- **Sumber**:
+-------+
“Muslimah mulai memahami bahwa berbaju syar’i bukan hanya sekedar fashion melainkan sebuah kewajiban. Maka mereka berlomba-lomba memakai pakaian yang sesuai dengan perintah Allah,”
Oleh : Deasy Yuliandasari, SE
Lapan6Online : Belakangan ini umat muslim mulai tersadar dari tidur panjang akan ketidakpahamannya terhadap hukum syar’i yang selama ini dicampakan oleh sistem sekuler kapitalis.
Ummat islam mulai mengenali lagi identitas asli sebagai jati dirinya sehingga sangat mudah kita melihat perubahan tersebut mulai dari cara berpakaian, beribadah, perekonomian yang mulai meninggalkan riba dan yang lainnya. Harus diakui bahwa ini merupakan keberhasilan dari dakwah yang selama ini dilakukan meski belum sepenuhnya dikatakan berhasil.
Salah satu perubahan itu antara lain dalam hal berpakaian di mana pakaian syar’i bagi perempuan saat ini menjadi trend fashion bukan saja di skala lokal tapi juga dunia internasional.
Tidak sedikit kalangan artis hijrah dari pakaian konvensional kemudian mengenakan hijab dan ada juga dari kalangan mereka beralih profesi menjadi designer-designer baju syar’i. Muslimah mulai memahami bahwa berbaju syar’i bukan hanya sekedar fashion melainkan sebuah kewajiban. Maka mereka berlomba-lomba memakai pakaian yang sesuai dengan perintah Allah. Sebagian lagi menyempurnakan dengan niqob atau cadar.
Empat imam besar (Imam Abu Hanifah Nu’man bin Tsabit rahimahullah, dari Kufah, Irak (hidup th 80 H – 150 H), Imam Malik bin Anas rahimahullah, dari Madinah (hidup th 93 H – 179 H), Imam Syafi’i Muhammad bin Idris rahimahullah, lahir di Ghazza, ‘Asqalan, kemudian pindah ke Mekkah. Beliau bersafar ke Madinah, Yaman dan Irak, lalu menetap dan wafat di Mesir (hidup th 150 H – 204 H), Imam Ahmad bin Hanbal rahimahullah dari Baghdad, ‘Irak (hidup th 164 H – 241 H) mempunyai pandangan yang berbeda tentang masalah cadar.
+-------+
Tulis kembali bagian artikel tentang pakaian syar’i, mulai dari kata-kata yang memuat "Salah satu perubahan" dan berhenti setelah "niqob atau cadar.". Ganti sebutan "hijab" dengan "jilbab". Catatan ini diambil dari sumber lain, bukan dari artikel tentang pakaian syar’i.

- **Serangkaian catatan**:
+-------+
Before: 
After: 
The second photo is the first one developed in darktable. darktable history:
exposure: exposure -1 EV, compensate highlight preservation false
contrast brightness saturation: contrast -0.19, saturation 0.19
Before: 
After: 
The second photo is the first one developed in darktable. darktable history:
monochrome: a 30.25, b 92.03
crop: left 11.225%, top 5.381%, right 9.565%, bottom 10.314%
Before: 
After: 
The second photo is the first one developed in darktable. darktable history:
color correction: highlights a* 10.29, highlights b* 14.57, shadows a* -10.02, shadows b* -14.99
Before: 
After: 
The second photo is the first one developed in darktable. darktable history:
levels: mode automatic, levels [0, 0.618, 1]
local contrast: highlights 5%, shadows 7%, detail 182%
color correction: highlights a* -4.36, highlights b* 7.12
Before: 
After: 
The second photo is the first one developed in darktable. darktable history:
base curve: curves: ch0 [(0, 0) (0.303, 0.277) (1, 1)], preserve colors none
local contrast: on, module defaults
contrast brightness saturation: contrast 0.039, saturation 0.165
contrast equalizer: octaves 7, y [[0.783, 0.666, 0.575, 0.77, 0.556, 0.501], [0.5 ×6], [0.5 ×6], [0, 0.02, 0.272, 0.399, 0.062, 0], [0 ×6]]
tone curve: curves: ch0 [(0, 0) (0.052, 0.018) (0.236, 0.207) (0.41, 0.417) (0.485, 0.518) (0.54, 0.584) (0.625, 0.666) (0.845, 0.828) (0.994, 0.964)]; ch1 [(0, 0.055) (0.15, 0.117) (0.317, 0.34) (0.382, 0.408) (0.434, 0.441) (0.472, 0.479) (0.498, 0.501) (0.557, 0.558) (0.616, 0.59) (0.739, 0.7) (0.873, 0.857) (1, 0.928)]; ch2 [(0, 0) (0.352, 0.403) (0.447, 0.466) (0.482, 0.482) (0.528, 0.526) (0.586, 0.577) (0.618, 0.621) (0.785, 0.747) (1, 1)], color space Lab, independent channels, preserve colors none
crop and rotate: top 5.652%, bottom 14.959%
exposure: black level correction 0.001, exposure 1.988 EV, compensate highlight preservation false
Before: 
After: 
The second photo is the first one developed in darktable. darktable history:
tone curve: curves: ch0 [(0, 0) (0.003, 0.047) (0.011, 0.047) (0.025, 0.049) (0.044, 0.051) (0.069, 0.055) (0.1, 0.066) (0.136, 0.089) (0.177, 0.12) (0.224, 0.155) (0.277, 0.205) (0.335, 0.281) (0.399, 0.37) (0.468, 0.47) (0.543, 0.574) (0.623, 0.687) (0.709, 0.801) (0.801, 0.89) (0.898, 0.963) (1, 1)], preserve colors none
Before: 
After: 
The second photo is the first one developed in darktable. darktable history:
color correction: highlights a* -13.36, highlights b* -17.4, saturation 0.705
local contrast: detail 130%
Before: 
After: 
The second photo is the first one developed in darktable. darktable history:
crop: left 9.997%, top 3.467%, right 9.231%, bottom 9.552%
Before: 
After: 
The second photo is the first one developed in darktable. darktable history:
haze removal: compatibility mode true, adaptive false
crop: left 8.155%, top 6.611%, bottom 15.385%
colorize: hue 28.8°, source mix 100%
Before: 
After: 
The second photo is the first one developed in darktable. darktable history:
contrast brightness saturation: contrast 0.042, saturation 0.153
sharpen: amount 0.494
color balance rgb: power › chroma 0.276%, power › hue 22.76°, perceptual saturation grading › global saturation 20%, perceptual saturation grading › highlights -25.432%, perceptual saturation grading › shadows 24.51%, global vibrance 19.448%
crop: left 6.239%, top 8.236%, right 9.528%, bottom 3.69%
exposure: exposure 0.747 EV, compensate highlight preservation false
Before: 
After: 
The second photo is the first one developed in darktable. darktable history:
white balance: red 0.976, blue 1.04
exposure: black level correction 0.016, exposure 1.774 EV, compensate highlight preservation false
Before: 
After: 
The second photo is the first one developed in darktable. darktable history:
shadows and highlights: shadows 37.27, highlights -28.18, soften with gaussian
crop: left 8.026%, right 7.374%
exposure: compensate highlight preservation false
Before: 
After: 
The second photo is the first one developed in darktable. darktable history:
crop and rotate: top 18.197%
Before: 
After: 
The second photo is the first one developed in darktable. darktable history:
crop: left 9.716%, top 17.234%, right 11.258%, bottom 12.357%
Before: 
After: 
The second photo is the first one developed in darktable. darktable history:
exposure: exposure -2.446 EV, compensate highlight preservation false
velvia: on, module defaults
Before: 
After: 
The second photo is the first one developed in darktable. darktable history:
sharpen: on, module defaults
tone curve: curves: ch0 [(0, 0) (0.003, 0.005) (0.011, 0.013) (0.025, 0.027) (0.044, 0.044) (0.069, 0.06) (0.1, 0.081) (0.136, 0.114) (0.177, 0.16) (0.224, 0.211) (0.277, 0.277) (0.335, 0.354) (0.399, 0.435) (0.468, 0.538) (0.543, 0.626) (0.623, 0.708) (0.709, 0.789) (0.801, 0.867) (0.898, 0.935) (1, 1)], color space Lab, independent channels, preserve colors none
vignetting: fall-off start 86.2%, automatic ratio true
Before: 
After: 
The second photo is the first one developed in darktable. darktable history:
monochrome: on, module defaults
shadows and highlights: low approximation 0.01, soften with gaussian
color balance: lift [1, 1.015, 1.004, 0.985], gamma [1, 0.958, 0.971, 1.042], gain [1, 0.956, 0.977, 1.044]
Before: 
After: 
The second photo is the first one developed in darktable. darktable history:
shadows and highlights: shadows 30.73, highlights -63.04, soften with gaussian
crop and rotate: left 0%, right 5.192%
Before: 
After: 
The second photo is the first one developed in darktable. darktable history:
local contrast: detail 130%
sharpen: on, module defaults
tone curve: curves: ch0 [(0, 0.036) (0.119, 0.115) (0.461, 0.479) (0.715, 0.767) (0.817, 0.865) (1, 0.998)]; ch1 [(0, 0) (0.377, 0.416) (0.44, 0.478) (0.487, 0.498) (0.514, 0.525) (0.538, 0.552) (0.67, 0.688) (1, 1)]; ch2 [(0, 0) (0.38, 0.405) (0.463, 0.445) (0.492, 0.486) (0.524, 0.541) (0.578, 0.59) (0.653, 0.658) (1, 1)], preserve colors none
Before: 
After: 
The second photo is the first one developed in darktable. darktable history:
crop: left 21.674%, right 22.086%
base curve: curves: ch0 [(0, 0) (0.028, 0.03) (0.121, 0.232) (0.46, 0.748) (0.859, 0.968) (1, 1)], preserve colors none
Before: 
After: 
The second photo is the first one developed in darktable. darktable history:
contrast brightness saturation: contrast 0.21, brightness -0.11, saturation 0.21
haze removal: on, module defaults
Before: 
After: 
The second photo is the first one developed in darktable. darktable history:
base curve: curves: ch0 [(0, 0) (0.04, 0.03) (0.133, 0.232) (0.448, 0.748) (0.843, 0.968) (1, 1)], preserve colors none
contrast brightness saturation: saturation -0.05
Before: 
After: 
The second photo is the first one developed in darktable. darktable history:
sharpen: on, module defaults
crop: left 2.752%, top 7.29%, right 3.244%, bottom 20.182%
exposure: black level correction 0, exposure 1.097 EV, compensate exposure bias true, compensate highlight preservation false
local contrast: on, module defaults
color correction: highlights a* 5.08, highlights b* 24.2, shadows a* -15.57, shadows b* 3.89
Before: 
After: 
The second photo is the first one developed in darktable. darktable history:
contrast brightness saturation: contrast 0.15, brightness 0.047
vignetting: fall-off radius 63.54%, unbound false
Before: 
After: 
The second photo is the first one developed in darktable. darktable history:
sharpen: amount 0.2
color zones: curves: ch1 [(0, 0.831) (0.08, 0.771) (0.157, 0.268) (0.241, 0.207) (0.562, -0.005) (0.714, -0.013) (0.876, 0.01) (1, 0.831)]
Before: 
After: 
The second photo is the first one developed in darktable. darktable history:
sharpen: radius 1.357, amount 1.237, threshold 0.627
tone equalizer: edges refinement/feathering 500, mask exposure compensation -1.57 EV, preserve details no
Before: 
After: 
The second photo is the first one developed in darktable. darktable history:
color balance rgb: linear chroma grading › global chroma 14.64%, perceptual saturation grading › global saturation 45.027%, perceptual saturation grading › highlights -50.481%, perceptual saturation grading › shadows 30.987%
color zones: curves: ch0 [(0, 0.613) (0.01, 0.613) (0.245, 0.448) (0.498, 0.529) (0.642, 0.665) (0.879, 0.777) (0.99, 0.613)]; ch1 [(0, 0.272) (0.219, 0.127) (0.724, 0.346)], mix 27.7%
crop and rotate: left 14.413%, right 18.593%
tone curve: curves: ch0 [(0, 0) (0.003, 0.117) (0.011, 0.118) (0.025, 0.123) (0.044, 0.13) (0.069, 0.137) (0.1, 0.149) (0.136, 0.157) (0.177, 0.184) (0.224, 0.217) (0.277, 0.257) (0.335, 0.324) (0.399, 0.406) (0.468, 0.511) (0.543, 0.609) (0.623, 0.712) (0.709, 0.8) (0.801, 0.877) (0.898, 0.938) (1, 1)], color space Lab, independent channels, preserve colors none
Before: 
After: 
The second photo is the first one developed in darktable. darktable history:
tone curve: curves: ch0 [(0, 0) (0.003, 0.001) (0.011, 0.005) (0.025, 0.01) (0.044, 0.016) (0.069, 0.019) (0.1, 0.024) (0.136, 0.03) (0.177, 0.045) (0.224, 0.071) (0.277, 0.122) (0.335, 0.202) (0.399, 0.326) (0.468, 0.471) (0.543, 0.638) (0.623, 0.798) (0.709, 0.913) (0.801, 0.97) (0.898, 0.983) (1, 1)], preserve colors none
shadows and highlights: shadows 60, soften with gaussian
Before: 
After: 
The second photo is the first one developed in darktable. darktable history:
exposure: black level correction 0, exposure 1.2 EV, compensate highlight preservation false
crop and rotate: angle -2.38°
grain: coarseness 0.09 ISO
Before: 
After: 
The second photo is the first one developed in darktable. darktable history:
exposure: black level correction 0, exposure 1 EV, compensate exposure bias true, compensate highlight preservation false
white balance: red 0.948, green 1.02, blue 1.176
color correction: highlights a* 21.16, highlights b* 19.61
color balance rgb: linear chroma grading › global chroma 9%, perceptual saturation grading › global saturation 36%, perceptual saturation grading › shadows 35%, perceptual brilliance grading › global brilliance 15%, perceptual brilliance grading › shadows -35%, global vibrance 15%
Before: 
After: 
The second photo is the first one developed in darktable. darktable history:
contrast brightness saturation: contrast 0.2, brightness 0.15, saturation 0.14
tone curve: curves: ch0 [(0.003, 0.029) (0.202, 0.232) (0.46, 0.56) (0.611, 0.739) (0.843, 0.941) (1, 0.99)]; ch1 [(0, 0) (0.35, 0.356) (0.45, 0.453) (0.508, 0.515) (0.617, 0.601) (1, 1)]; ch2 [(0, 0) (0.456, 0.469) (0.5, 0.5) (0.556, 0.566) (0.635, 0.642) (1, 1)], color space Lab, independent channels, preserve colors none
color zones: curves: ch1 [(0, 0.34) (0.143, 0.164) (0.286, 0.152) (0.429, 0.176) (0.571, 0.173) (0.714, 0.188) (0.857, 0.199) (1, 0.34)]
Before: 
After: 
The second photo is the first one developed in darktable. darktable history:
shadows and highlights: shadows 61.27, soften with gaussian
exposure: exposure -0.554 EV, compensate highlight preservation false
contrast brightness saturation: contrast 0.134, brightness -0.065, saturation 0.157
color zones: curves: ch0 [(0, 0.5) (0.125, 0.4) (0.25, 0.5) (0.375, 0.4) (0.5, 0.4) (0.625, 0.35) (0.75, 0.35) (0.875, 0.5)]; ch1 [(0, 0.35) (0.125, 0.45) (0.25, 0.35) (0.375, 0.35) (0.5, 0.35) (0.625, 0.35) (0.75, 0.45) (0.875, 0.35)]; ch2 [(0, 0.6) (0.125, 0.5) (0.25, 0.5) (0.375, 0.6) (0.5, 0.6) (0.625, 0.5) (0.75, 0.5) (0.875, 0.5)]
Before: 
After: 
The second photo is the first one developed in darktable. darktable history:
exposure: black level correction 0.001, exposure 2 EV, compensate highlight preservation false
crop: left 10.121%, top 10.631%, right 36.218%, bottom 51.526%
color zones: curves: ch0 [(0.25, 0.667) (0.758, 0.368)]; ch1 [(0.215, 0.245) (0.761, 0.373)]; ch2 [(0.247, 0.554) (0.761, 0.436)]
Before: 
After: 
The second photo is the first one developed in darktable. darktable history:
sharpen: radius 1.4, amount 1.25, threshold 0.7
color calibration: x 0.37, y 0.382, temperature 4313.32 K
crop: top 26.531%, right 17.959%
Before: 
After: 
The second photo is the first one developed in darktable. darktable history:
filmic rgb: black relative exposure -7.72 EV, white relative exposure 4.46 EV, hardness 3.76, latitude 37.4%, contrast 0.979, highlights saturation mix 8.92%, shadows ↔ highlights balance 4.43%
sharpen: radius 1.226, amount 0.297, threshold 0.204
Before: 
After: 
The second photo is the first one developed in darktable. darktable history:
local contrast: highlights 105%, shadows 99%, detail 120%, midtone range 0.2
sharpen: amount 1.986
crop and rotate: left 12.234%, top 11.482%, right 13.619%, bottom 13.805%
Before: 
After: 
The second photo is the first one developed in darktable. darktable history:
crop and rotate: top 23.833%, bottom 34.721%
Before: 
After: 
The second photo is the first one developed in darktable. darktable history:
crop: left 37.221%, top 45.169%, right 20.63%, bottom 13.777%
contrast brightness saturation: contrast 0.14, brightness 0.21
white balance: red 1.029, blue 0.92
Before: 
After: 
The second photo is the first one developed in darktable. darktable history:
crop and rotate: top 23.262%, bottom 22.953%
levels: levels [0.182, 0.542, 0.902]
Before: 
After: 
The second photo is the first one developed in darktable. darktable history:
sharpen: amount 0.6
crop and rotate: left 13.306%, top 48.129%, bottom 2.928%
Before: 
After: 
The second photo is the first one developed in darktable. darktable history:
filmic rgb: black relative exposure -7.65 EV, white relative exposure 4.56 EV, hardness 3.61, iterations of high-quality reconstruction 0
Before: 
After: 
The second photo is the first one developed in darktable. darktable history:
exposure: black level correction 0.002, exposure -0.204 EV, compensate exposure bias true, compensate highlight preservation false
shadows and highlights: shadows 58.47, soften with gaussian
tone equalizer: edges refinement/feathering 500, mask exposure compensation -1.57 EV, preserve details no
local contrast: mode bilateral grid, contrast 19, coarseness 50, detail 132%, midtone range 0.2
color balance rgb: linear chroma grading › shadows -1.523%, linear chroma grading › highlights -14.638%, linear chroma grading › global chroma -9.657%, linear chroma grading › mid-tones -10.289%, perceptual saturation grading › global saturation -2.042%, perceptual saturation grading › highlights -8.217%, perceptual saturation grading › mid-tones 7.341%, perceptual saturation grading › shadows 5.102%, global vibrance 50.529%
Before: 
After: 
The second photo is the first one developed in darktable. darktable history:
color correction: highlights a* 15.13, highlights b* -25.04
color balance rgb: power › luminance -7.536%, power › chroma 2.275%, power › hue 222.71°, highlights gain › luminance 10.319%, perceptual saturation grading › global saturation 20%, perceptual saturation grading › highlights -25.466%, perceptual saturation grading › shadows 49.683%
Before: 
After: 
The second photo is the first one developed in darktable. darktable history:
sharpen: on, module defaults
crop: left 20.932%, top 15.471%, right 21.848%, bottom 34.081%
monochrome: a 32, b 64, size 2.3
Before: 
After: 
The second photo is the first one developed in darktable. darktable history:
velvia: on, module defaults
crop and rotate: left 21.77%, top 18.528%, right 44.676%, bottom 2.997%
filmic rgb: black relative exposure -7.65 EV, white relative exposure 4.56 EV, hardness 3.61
+-------+
- **Hasil Latihan**:
Salah satu perubahan itu antara lain dalam hal berpakaian di mana pakaian syar’i bagi perempuan saat ini menjadi trend fashion bukan saja di skala lokal tapi juga dunia internasional.
Tidak sedikit kalangan artis hijrah dari pakaian konvensional kemudian mengenakan jilbab dan ada juga dari kalangan mereka beralih profesi menjadi designer-designer baju syar’i. Muslimah mulai memahami bahwa berbaju syar’i bukan hanya sekedar fashion melainkan sebuah kewajiban. Maka mereka berlomba-lomba memakai pakaian yang sesuai dengan perintah Allah. Sebagian lagi menyempurnakan dengan niqob atau cadar.